What do you think? Do I have rose-tinted glasses for the movies? Do you like them as much as me? Let me know your thoughts below. Keep an eye out for my next post detailing my view on the books versus the movies. And look ahead for September, when we’ll be hosting a party for dear ole Bilbo Baggins. Harthon ad-govatham. 

2 thoughts on “Why Everyone Should Watch “The Lord of The Rings” Movies”

  1. Wow, Laura, you summed it up so perfectly that I have nothing to add! Maybe I can use it to convince a few more people to watch the movies. Google suggested your blog post to me on my phone and I’m so glad I read it. I’ll be sharing it with my LOTR-obsessed niece because you remind me so much of her and I bet she would say exactly the same things if she had your gift for expression. She has her own, of course. 🙂 She’s very musical and I know she will agree with your praise of the music.

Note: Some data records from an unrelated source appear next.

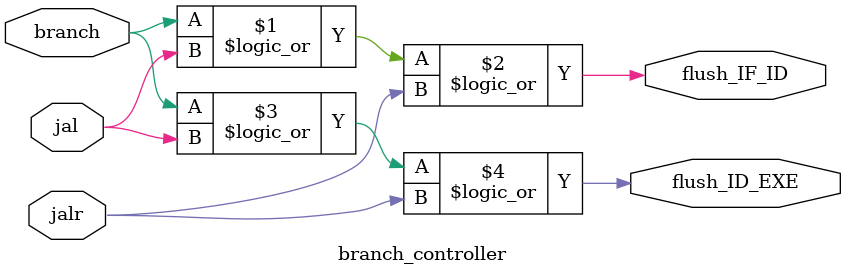
<source format=v>
module branch_controller(branch, jal, jalr, flush_IF_ID, flush_ID_EXE);

	input branch, jal, jalr;
	
	output flush_IF_ID, flush_ID_EXE;
	
	assign flush_IF_ID = (branch || jal || jalr);
	assign flush_ID_EXE = (branch || jal || jalr);


endmodule //branch_controller

</source>
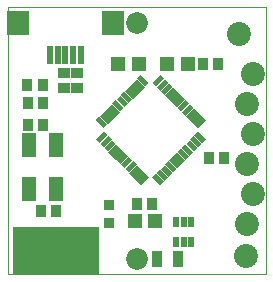
<source format=gts>
G75*
G70*
%OFA0B0*%
%FSLAX24Y24*%
%IPPOS*%
%LPD*%
%AMOC8*
5,1,8,0,0,1.08239X$1,22.5*
%
%ADD10C,0.0000*%
%ADD11R,0.0335X0.0413*%
%ADD12R,0.0472X0.0484*%
%ADD13R,0.0659X0.1359*%
%ADD14R,0.2900X0.1600*%
%ADD15C,0.0728*%
%ADD16C,0.0799*%
%ADD17R,0.0492X0.0453*%
%ADD18R,0.0374X0.0531*%
%ADD19R,0.0217X0.0354*%
%ADD20R,0.0197X0.0610*%
%ADD21R,0.0768X0.0807*%
%ADD22R,0.0374X0.0177*%
%ADD23R,0.0492X0.0807*%
%ADD24R,0.0413X0.0335*%
%ADD25R,0.0374X0.0374*%
D10*
X000750Y000969D02*
X000750Y009869D01*
X009350Y009869D01*
X009350Y000969D01*
X000750Y000969D01*
D11*
X001844Y003069D03*
X002356Y003069D03*
X001906Y005919D03*
X001394Y005919D03*
X001394Y006669D03*
X001906Y006669D03*
X001895Y007254D03*
X001383Y007254D03*
X005031Y003285D03*
X005543Y003285D03*
X007444Y004843D03*
X007956Y004843D03*
X007756Y007969D03*
X007244Y007969D03*
D12*
X006744Y007969D03*
X006056Y007969D03*
X005094Y007969D03*
X004406Y007969D03*
D13*
X003350Y001719D03*
X002350Y001719D03*
X001350Y001719D03*
D14*
X002350Y001719D03*
D15*
X005050Y001469D03*
X005050Y009343D03*
D16*
X008450Y008969D03*
X008900Y007619D03*
X008700Y006619D03*
X008900Y005619D03*
X008700Y004619D03*
X008900Y003619D03*
X008700Y002619D03*
X008690Y001550D03*
D17*
X005635Y002719D03*
X004965Y002719D03*
D18*
X005696Y001469D03*
X006404Y001469D03*
D19*
X006344Y002044D03*
X006600Y002044D03*
X006856Y002044D03*
X006856Y002694D03*
X006600Y002694D03*
X006344Y002694D03*
D20*
X003162Y008276D03*
X002906Y008276D03*
X002650Y008276D03*
X002394Y008276D03*
X002138Y008276D03*
D21*
X001075Y009319D03*
X004225Y009319D03*
D22*
G36*
X005179Y007605D02*
X005443Y007341D01*
X005319Y007217D01*
X005055Y007481D01*
X005179Y007605D01*
G37*
G36*
X005040Y007466D02*
X005304Y007202D01*
X005180Y007078D01*
X004916Y007342D01*
X005040Y007466D01*
G37*
G36*
X004901Y007327D02*
X005165Y007063D01*
X005041Y006939D01*
X004777Y007203D01*
X004901Y007327D01*
G37*
G36*
X004762Y007188D02*
X005026Y006924D01*
X004902Y006800D01*
X004638Y007064D01*
X004762Y007188D01*
G37*
G36*
X004623Y007049D02*
X004887Y006785D01*
X004763Y006661D01*
X004499Y006925D01*
X004623Y007049D01*
G37*
G36*
X004483Y006909D02*
X004747Y006645D01*
X004623Y006521D01*
X004359Y006785D01*
X004483Y006909D01*
G37*
G36*
X004484Y006382D02*
X004220Y006646D01*
X004344Y006770D01*
X004608Y006506D01*
X004484Y006382D01*
G37*
G36*
X004345Y006243D02*
X004081Y006507D01*
X004205Y006631D01*
X004469Y006367D01*
X004345Y006243D01*
G37*
G36*
X004206Y006104D02*
X003942Y006368D01*
X004066Y006492D01*
X004330Y006228D01*
X004206Y006104D01*
G37*
G36*
X004067Y005965D02*
X003803Y006229D01*
X003927Y006353D01*
X004191Y006089D01*
X004067Y005965D01*
G37*
G36*
X003928Y005825D02*
X003664Y006089D01*
X003788Y006213D01*
X004052Y005949D01*
X003928Y005825D01*
G37*
G36*
X003664Y005448D02*
X003928Y005712D01*
X004052Y005588D01*
X003788Y005324D01*
X003664Y005448D01*
G37*
G36*
X003803Y005309D02*
X004067Y005573D01*
X004191Y005449D01*
X003927Y005185D01*
X003803Y005309D01*
G37*
G36*
X003942Y005170D02*
X004206Y005434D01*
X004330Y005310D01*
X004066Y005046D01*
X003942Y005170D01*
G37*
G36*
X004081Y005031D02*
X004345Y005295D01*
X004469Y005171D01*
X004205Y004907D01*
X004081Y005031D01*
G37*
G36*
X004220Y004892D02*
X004484Y005156D01*
X004608Y005032D01*
X004344Y004768D01*
X004220Y004892D01*
G37*
G36*
X004359Y004752D02*
X004623Y005016D01*
X004747Y004892D01*
X004483Y004628D01*
X004359Y004752D01*
G37*
G36*
X004887Y004753D02*
X004623Y004489D01*
X004499Y004613D01*
X004763Y004877D01*
X004887Y004753D01*
G37*
G36*
X005026Y004614D02*
X004762Y004350D01*
X004638Y004474D01*
X004902Y004738D01*
X005026Y004614D01*
G37*
G36*
X005165Y004475D02*
X004901Y004211D01*
X004777Y004335D01*
X005041Y004599D01*
X005165Y004475D01*
G37*
G36*
X005304Y004336D02*
X005040Y004072D01*
X004916Y004196D01*
X005180Y004460D01*
X005304Y004336D01*
G37*
G36*
X005443Y004196D02*
X005179Y003932D01*
X005055Y004056D01*
X005319Y004320D01*
X005443Y004196D01*
G37*
G36*
X005821Y003932D02*
X005557Y004196D01*
X005681Y004320D01*
X005945Y004056D01*
X005821Y003932D01*
G37*
G36*
X005960Y004072D02*
X005696Y004336D01*
X005820Y004460D01*
X006084Y004196D01*
X005960Y004072D01*
G37*
G36*
X006099Y004211D02*
X005835Y004475D01*
X005959Y004599D01*
X006223Y004335D01*
X006099Y004211D01*
G37*
G36*
X006238Y004350D02*
X005974Y004614D01*
X006098Y004738D01*
X006362Y004474D01*
X006238Y004350D01*
G37*
G36*
X006377Y004489D02*
X006113Y004753D01*
X006237Y004877D01*
X006501Y004613D01*
X006377Y004489D01*
G37*
G36*
X006517Y004628D02*
X006253Y004892D01*
X006377Y005016D01*
X006641Y004752D01*
X006517Y004628D01*
G37*
G36*
X006516Y005156D02*
X006780Y004892D01*
X006656Y004768D01*
X006392Y005032D01*
X006516Y005156D01*
G37*
G36*
X006655Y005295D02*
X006919Y005031D01*
X006795Y004907D01*
X006531Y005171D01*
X006655Y005295D01*
G37*
G36*
X006794Y005434D02*
X007058Y005170D01*
X006934Y005046D01*
X006670Y005310D01*
X006794Y005434D01*
G37*
G36*
X006933Y005573D02*
X007197Y005309D01*
X007073Y005185D01*
X006809Y005449D01*
X006933Y005573D01*
G37*
G36*
X007072Y005712D02*
X007336Y005448D01*
X007212Y005324D01*
X006948Y005588D01*
X007072Y005712D01*
G37*
G36*
X007336Y006089D02*
X007072Y005825D01*
X006948Y005949D01*
X007212Y006213D01*
X007336Y006089D01*
G37*
G36*
X007197Y006229D02*
X006933Y005965D01*
X006809Y006089D01*
X007073Y006353D01*
X007197Y006229D01*
G37*
G36*
X007058Y006368D02*
X006794Y006104D01*
X006670Y006228D01*
X006934Y006492D01*
X007058Y006368D01*
G37*
G36*
X006919Y006507D02*
X006655Y006243D01*
X006531Y006367D01*
X006795Y006631D01*
X006919Y006507D01*
G37*
G36*
X006780Y006646D02*
X006516Y006382D01*
X006392Y006506D01*
X006656Y006770D01*
X006780Y006646D01*
G37*
G36*
X006641Y006785D02*
X006377Y006521D01*
X006253Y006645D01*
X006517Y006909D01*
X006641Y006785D01*
G37*
G36*
X006113Y006785D02*
X006377Y007049D01*
X006501Y006925D01*
X006237Y006661D01*
X006113Y006785D01*
G37*
G36*
X005974Y006924D02*
X006238Y007188D01*
X006362Y007064D01*
X006098Y006800D01*
X005974Y006924D01*
G37*
G36*
X005835Y007063D02*
X006099Y007327D01*
X006223Y007203D01*
X005959Y006939D01*
X005835Y007063D01*
G37*
G36*
X005696Y007202D02*
X005960Y007466D01*
X006084Y007342D01*
X005820Y007078D01*
X005696Y007202D01*
G37*
G36*
X005557Y007341D02*
X005821Y007605D01*
X005945Y007481D01*
X005681Y007217D01*
X005557Y007341D01*
G37*
D23*
X002353Y005247D03*
X001447Y005247D03*
X001447Y003791D03*
X002353Y003791D03*
D24*
X002600Y007163D03*
X003050Y007163D03*
X003050Y007675D03*
X002600Y007675D03*
D25*
X004104Y003256D03*
X004104Y002666D03*
M02*

</source>
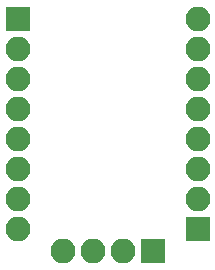
<source format=gbs>
G04 #@! TF.FileFunction,Soldermask,Bot*
%FSLAX46Y46*%
G04 Gerber Fmt 4.6, Leading zero omitted, Abs format (unit mm)*
G04 Created by KiCad (PCBNEW 4.0.7-e0-6372~58~ubuntu16.04.1) date Tue Sep 12 02:06:09 2017*
%MOMM*%
%LPD*%
G01*
G04 APERTURE LIST*
%ADD10C,0.100000*%
%ADD11R,2.100000X2.100000*%
%ADD12O,2.100000X2.100000*%
G04 APERTURE END LIST*
D10*
D11*
X140335000Y-96520000D03*
D12*
X140335000Y-99060000D03*
X140335000Y-101600000D03*
X140335000Y-104140000D03*
X140335000Y-106680000D03*
X140335000Y-109220000D03*
X140335000Y-111760000D03*
X140335000Y-114300000D03*
D11*
X155575000Y-114300000D03*
D12*
X155575000Y-111760000D03*
X155575000Y-109220000D03*
X155575000Y-106680000D03*
X155575000Y-104140000D03*
X155575000Y-101600000D03*
X155575000Y-99060000D03*
X155575000Y-96520000D03*
D11*
X151765000Y-116205000D03*
D12*
X149225000Y-116205000D03*
X146685000Y-116205000D03*
X144145000Y-116205000D03*
M02*

</source>
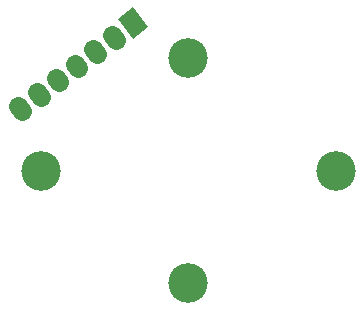
<source format=gbs>
G04 #@! TF.FileFunction,Soldermask,Bot*
%FSLAX46Y46*%
G04 Gerber Fmt 4.6, Leading zero omitted, Abs format (unit mm)*
G04 Created by KiCad (PCBNEW 4.0.7+dfsg1-1) date Wed Jan 17 01:01:51 2018*
%MOMM*%
%LPD*%
G01*
G04 APERTURE LIST*
%ADD10C,0.100000*%
%ADD11C,1.598880*%
%ADD12C,3.346400*%
G04 APERTURE END LIST*
D10*
G36*
X84790938Y-82683318D02*
X86060148Y-84355441D01*
X84786592Y-85322122D01*
X83517382Y-83649999D01*
X84790938Y-82683318D01*
X84790938Y-82683318D01*
G37*
D11*
X83347783Y-85410585D02*
X83045253Y-85012017D01*
X81753512Y-86620702D02*
X81450982Y-86222134D01*
X80161265Y-87829284D02*
X79858735Y-87430716D01*
X78569018Y-89037866D02*
X78266488Y-88639298D01*
X76974747Y-90247983D02*
X76672217Y-89849415D01*
X75382500Y-91456564D02*
X75079970Y-91057996D01*
D12*
X102000000Y-96520000D03*
X89500000Y-87000000D03*
X89500000Y-106000000D03*
X77000000Y-96500000D03*
M02*

</source>
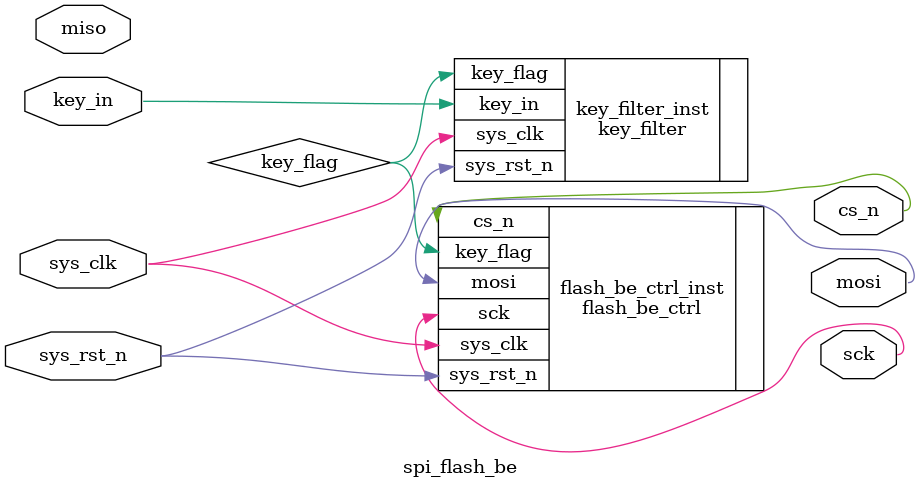
<source format=v>
module  spi_flash_be
(
    input   wire            sys_clk     ,
    input   wire            sys_rst_n   ,
    input   wire            key_in      ,
    input   wire            miso        ,

    output  wire            cs_n        ,
    output  wire            sck         ,
    output  wire            mosi
);

wire    key_flag;

key_filter
#(
    .CNT_MAX (20'd999_999)
)
key_filter_inst
(
    .sys_clk    (sys_clk),
    .sys_rst_n  (sys_rst_n),
    .key_in     (key_in),

    .key_flag   (key_flag)
);

flash_be_ctrl   flash_be_ctrl_inst
(
    .sys_clk     (sys_clk),
    .sys_rst_n   (sys_rst_n),
    .key_flag    (key_flag),

    .cs_n        (cs_n),
    .sck         (sck),
    .mosi        (mosi)
);



endmodule

</source>
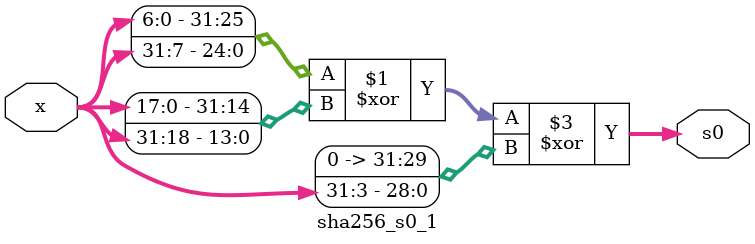
<source format=sv>
module sha256_s0_1 (
          input wire [31:0] x,
          output wire [31:0] s0
          );

      assign s0 = ({x[6:0], x[31:7]} ^ {x[17:0], x[31:18]} ^ (x >> 3));

      endmodule
</source>
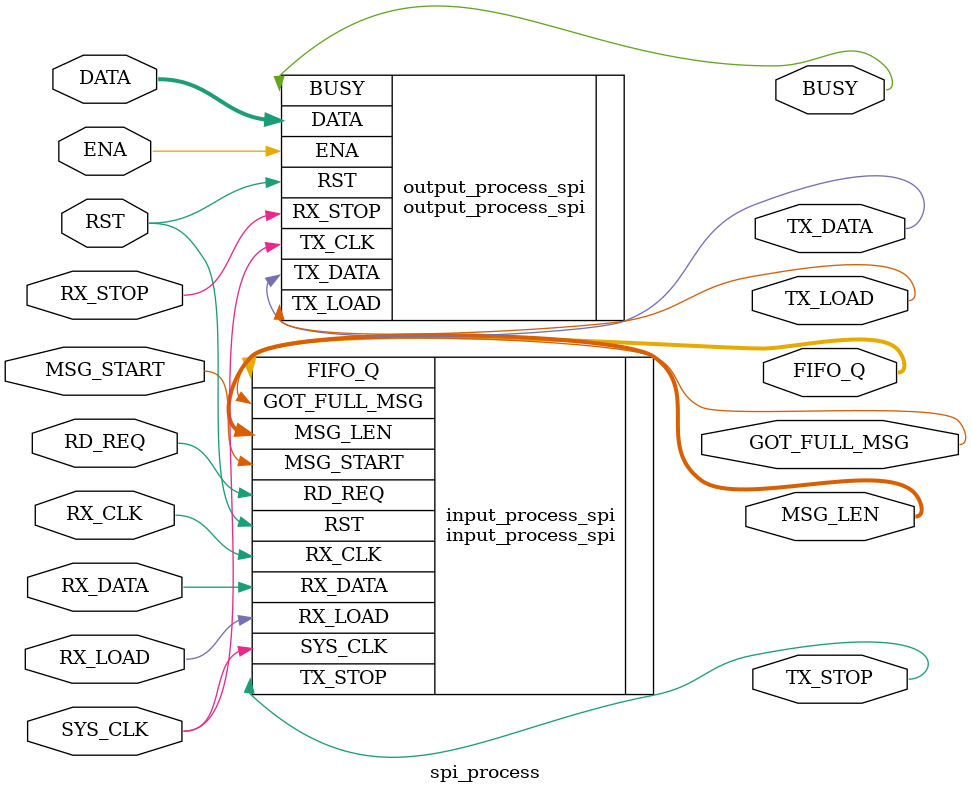
<source format=v>
module spi_process(
input RST,
input SYS_CLK,
input RX_CLK,
input RX_DATA,
input RX_LOAD,
input RX_STOP,

input RD_REQ,
input MSG_START,
output [15:0] FIFO_Q,
output GOT_FULL_MSG,

output [7:0] MSG_LEN,

output TX_DATA,
output TX_LOAD,
output TX_STOP,

input [15:0] DATA,
input ENA,
output BUSY
);

input_process_spi input_process_spi(
.RST(RST),
.SYS_CLK(SYS_CLK),
.RX_CLK(RX_CLK),
.RX_DATA(RX_DATA),
.RX_LOAD(RX_LOAD),
.TX_STOP(TX_STOP),

.RD_REQ(RD_REQ),
.MSG_START(MSG_START),
.FIFO_Q(FIFO_Q),
.GOT_FULL_MSG(GOT_FULL_MSG),
.MSG_LEN(MSG_LEN)
);

output_process_spi output_process_spi(
.RST(RST),
.TX_CLK(SYS_CLK),
.TX_DATA(TX_DATA),
.TX_LOAD(TX_LOAD),
.RX_STOP(RX_STOP),

.DATA(DATA),
.ENA(ENA),
.BUSY(BUSY)
);

endmodule

</source>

    Last weekend half a dozen of us went together to see the three extended editions in theaters. That was my niece’s first time to see it on the big screen, along with the others. I saw them all when they first came out! This re-release was wonderful experience. ♥️ As many times as I’ve seen these movies, I still noticed new things and was struck again by the timeless values that run through the whole story.

  2. Lord of the Rings excelled in every aspect of filmmaking. The screenwriting, casting, cinematography, costuming, sound mixing, special effects, makeup, sets and miniatures, music, direction, acting, art direction. And all that with a terrific story as the foundation. A triumph in so many ways!